About the book:
Filled with bold, expressive drawings, French Girl is a graphic memoir told in seventeen connected stories of childhood, girlhood, sisterhood, and motherhood. A slightly surreal real—a broken back, front yard mausoleums, Napoleon, Bourbon, war, and breasts—is intercut with the fantastic–-a dream of flight, a guardian wolf, a menacing Jack Frost on a frozen lake –-as this technicolor work takes us from an Emperor’s bed in Fontainebleau to a hypnotic Florida with citrus groves full of thorns and rockets blasting off for the moon. French Girl vividly, viscerally unsnarls the love and pain that passes between generations of women as it leads the reader, as if in a fairy tale, into the forest, through dark depths and into light.
Advance praise:
“French Girl is an arresting and beautiful memoir that evokes the infinite complications of daughterhood and motherhood in raw, gorgeous color. It pulses with heart, figuratively and literally.”
-Anthony Doerr
“French Girl delivers an enchanting and ethereal world paired with dreamy illustrations that evoke uncommon richness and depth of feeling. A true delight!”
-Aimee Nezhukumatathil
About the author:
Jesse Lee Kercheval was born in France and raised in Florida. She is a writer, poet, and visual artist Her memoir Space, about growing up in Florida during the moon race, won an Alex Award from the American Library Association. In 2020, during the pandemic lock down in Uruguay, she began drawing for the first time in her life, posting one drawing a day on social media where they developed a large following. Her graphic narratives now appear regularly in literary magazines and her graphic memoir, French Girl, will be published in September by Fieldmouse Press.
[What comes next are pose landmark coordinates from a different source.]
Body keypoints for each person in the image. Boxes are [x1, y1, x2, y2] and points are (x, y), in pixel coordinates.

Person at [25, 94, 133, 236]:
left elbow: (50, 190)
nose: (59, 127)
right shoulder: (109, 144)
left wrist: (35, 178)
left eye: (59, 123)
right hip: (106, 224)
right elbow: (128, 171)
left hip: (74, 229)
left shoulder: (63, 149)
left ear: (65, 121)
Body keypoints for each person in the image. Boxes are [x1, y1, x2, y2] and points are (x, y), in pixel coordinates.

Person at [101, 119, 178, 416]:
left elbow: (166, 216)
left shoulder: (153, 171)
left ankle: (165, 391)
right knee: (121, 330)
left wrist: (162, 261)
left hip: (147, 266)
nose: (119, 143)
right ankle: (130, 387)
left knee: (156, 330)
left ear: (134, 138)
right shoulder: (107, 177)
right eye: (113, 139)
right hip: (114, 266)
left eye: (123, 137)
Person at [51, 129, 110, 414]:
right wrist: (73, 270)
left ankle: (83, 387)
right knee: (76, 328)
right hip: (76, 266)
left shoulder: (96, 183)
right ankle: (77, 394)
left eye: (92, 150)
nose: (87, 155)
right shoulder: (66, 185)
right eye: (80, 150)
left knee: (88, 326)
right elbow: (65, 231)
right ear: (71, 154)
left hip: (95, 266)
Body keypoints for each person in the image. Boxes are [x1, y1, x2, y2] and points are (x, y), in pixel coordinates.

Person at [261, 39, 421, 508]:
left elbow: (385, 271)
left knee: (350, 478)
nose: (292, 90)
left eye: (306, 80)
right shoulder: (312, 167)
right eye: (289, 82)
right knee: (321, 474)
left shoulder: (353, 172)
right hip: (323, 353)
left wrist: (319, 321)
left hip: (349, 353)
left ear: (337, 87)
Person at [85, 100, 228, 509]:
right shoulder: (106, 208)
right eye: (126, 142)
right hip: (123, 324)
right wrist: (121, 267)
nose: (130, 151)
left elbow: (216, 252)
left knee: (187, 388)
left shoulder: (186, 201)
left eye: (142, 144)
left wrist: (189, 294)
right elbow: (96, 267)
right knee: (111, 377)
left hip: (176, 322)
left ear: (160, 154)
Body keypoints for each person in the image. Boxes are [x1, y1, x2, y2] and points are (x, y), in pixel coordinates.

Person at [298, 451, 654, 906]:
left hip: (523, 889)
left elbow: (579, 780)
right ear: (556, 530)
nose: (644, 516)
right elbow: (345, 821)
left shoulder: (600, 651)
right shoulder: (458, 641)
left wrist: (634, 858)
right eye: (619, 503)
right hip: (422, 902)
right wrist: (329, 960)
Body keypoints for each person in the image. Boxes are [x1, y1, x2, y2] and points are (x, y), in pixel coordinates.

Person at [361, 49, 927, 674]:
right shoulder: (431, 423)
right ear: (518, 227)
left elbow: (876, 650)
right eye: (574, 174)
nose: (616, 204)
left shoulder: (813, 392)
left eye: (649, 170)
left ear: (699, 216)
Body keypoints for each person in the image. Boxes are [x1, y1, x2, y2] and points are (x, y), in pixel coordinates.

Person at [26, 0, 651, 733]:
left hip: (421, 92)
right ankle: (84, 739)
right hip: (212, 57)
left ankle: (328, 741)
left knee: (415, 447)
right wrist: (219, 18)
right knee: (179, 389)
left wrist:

Local author Amber Sparks will be joining Jesse Lee Kercheval in conversation.
Amber Sparks is the author of four collections of short fiction, including And I Do Not Forgive You: Revenges and other Stories and The Unfinished World, and her fiction and essays have appeared in American Short Fiction, the Paris Review, Tin House, Granta, The Cut and elsewhere. She lives in Washington, DC, with her husband, daughter, and two cats.
Accessibility note: This event is up two flights of stairs and Lost City Books does not have an elevator.